ImpactAlpha, July 1 – By the end of the decade, financial accounting may seem quaint. In its place: a measure of value that takes natural and human capital into account alongside financial capital.
The race is on to define the standards of corporate value – and the accounting rules of the new stakeholder economy. A group of banks and academics including UBS, ABN AMRO and Harvard University is looking to get a jump on such developments by creating a common impact measurement and valuation system for the sector. Building on initiatives including Harvard’s impact-weighted accounts project, the Banking for Impact framework would help banks quantify their impacts, positive and negative, and translate them into the lingua franca of finance.
Other initial members of the group are Singapore’s DBS Bank, Denmark’s, Danske Bank, and the Impact Institute, which is working on new standards in integrated reporting.
“Financial institutions are in a unique position to establish themselves as the drivers of the transition to an impact economy,” the group writes in a new “vision paper.”
The nuts and bolts of devising impact accounting systems are complex. How do you quantify employee well-being or healthy communities, for example? Banks have the additional complexity of assessing the impact of their financing activities. One challenge is attribution: How much of a coal company’s greenhouse gas emissions is the responsibility of the bank that loaned it money?

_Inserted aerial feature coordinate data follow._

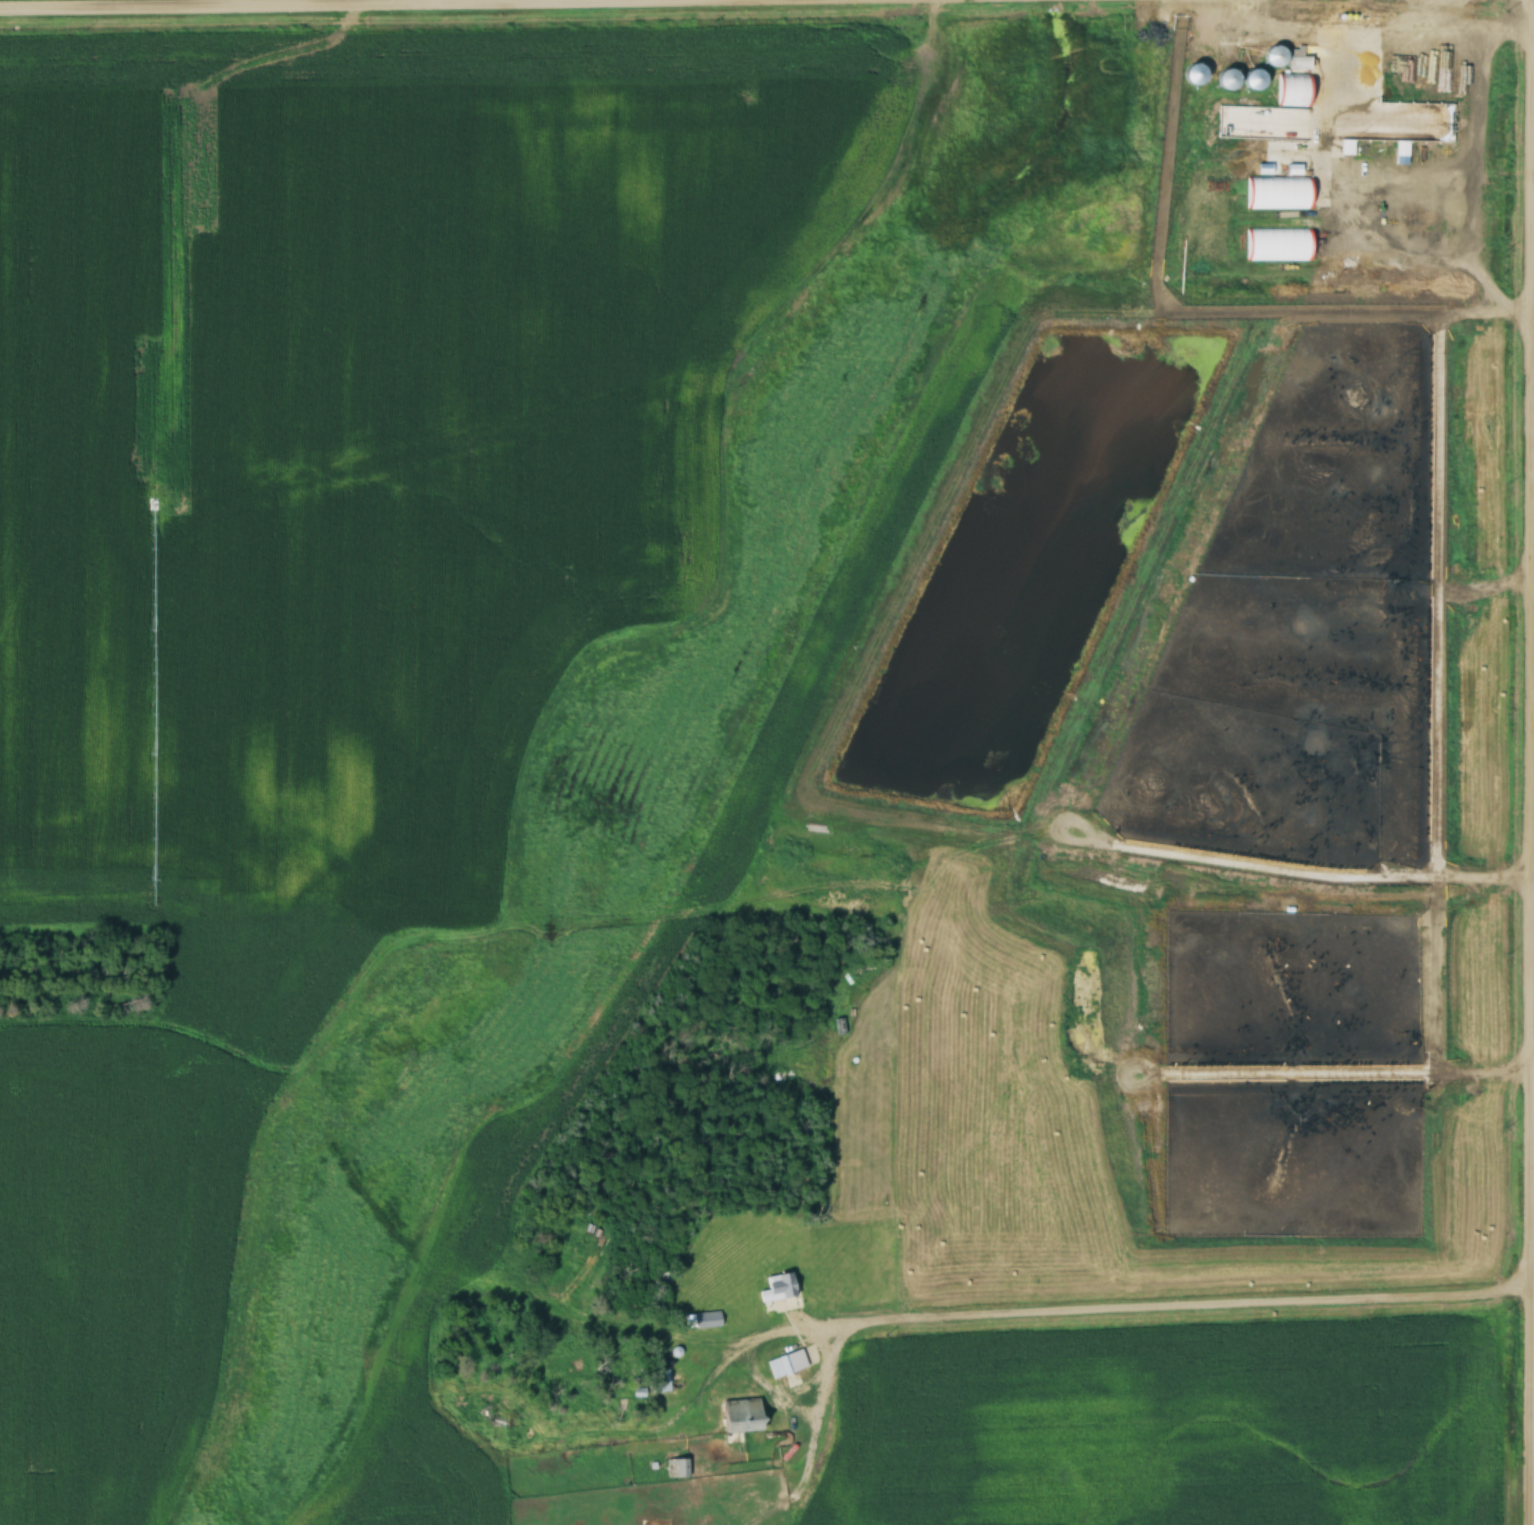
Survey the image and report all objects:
road: (384, 4)
road: (1419, 14)
road: (1376, 29)
building: (1275, 54)
building: (1298, 57)
building: (1255, 77)
building: (1229, 79)
road: (1350, 232)
road: (1530, 762)
building: (777, 1288)
road: (1155, 1305)
building: (707, 1319)
building: (786, 1363)
building: (660, 1380)
building: (741, 1415)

Banking for Impact’s framework will seek to quantify, value, attribute and aggregate financial institutions’ material impacts. “We are not just talking about reporting here,” said Kristina Øgaard of Danske. “We aim for this to be a proactive decision making tool so that banks can better manage their impact.”
Banking for Impact researched existing sustainability reporting initiatives and concluded they weren’t designed to assess the full range of value-creation across the banking value chain. It plans to consult with groups such as the Principles for Responsible Banking and others and issued a call for collaboration “to make the vision of an impact economy, promoted by financial institutions, a reality.”